In a public ceremony Commandante Peñaranda addressed his officers and men and the Filipino nation at large. Commandante Peñaranda and his fellow soldiers then laid down their arms. Peñaranda's brief speech in Spanish was recorded in the Reseña de la Provincia de Leyte by historian-biographer Manuel C. Artigas.

==Contributions==

===Duties at the First Philippine Assembly or Philippine Legislature===
In the wake of pacification and the significant changes that came after it, such as the establishment of the First Philippine Assembly (a unicameral legislature), Peñaranda ran for a seat in the Assembly and was elected representative of the Third District (now Second District) of Leyte in 1904.

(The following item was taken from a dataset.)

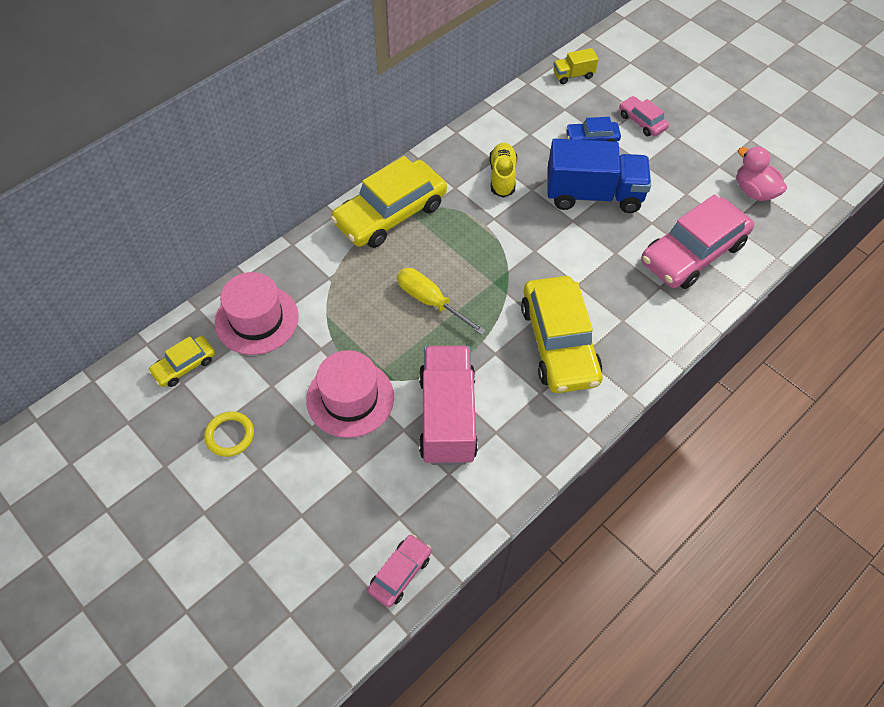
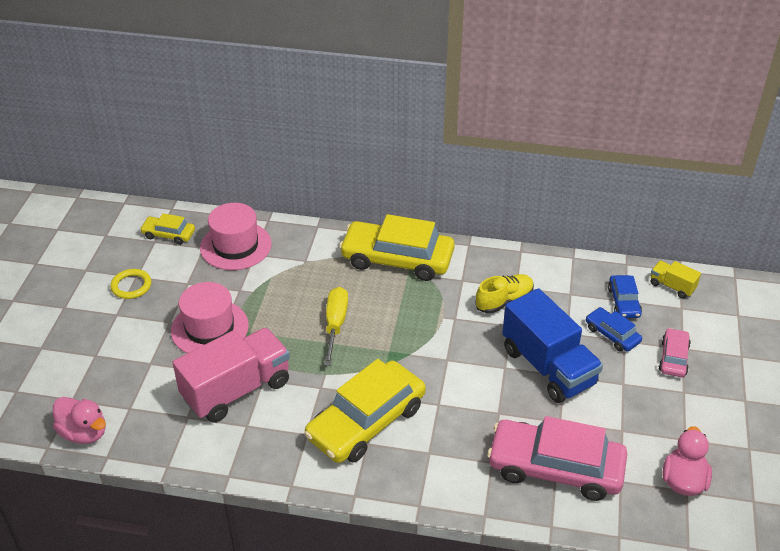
camera: 55 degrees right, 15 degrees down
pink car [367,534,431,607] -> pink duck [53,397,106,444]
none -> blue car [608,275,642,318]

At the First Philippine Assembly, Peñaranda was a member of various committees including agriculture, Civil Service, Navigation, and Provincial and Municipal Governments. He authored and took a leading role in the proposed enactment of laws on agriculture, trade, public instruction, preservation of Philippine sovereignty and protection of its territorial integrity, reduction of the budget, and the removal of unnecessary government agencies and bureaus.

==Electoral history==
Historian and writer Manuel Artigas of the Federalista Party who was born in Panalaron, Tacloban also ran for the same seat for the 3rd District of Leyte but Artigas lost to Peñaranda.

==Personal life==
Peñaranda was married to Francisca Panis Villasin, a native of Barugo with ancestral roots from Bantayan Island off Cebu. They had ten children, three boys and seven girls, one of whom died in her young years, Florentino Jr. (born in 1904), Sofia (1906), Francisco (1907), Maria Clara (1909), Aurora Maria (1910), Isidora
(1912), Estela (1914), Alicia (1916), Elena (1919) and Benjamin (1923).

==Death and legacy==
Peñaranda died on September 3, 1938.

A street is named in Peñaranda's honor in his birthplace, Barugo, as well as in the neighboring town of Tunga.